Decision making using new category of similarity measures and study their applications in medical diagnosis problems

Abstract

The aim of this paper is to propose a new category of similarity measures, we begin to introduce the concept of effect matrix $$\mathop T\limits^{ \wedge } (R_{1} \times R_{2} \times R_{3} ,p_{m} ,q_{n} ,f_{v} )$$ of type 3-tuple and study some of their properties. Moreover, from the soft set we find the pictures of type regular and irregular using effect matrix $$\mathop T\limits^{ \wedge } (R_{1} \times R_{2} \times R_{3} ,p_{m} ,q_{n} ,f_{v} )$$ of type 3-tuple are found. An effect matrix $$\mathop T\limits^{ \wedge } (R_{1} \times R_{2} \times R_{3} ,p_{m} ,q_{n} ,f_{v} )$$ of type 3-tuple is better than effect matrix $$\mathop T\limits^{ \wedge } (\Re_{1} \times \Re_{2} ,p_{n} ,q_{m} )$$ of type 2-tuple, because we can deal with three different sets $$R_{1}$$ (a family of objectives), $$R_{2}$$ (a family of parameters), $$R_{3}$$ (a family of second parameters) in the same problem.
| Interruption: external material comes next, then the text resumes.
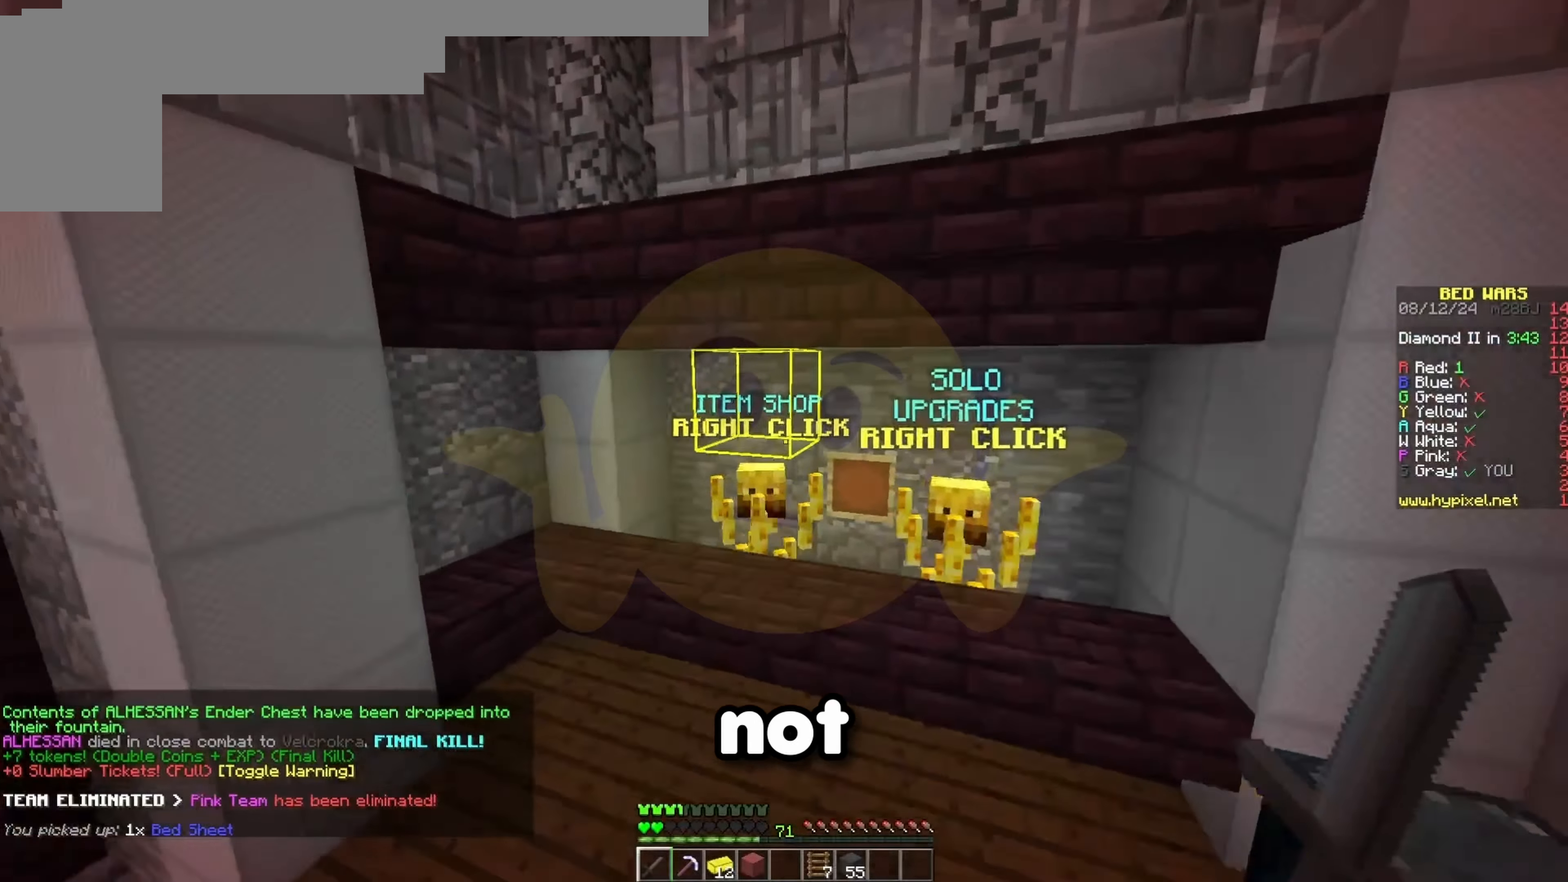
{"keys": [], "events": [[417, "w", "up"]]}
This burden can be alleviated by application of type 3-tuple. Some applications of soft effect matrix of type 3-tuple $$\mathop T\limits^{ \wedge } (R_{1} \times R_{2} \times R_{3} ,p_{m} ,q_{n} ,f_{v} )$$ in decision making problems are studied and explained. In this work we deal with pictures. Moreover, the similarity measure between two different soft sets under the same universal soft set $$(R_{1} \times R_{2} \times R_{3} )$$ can be studied and explained its applications in medical diagnosis problems.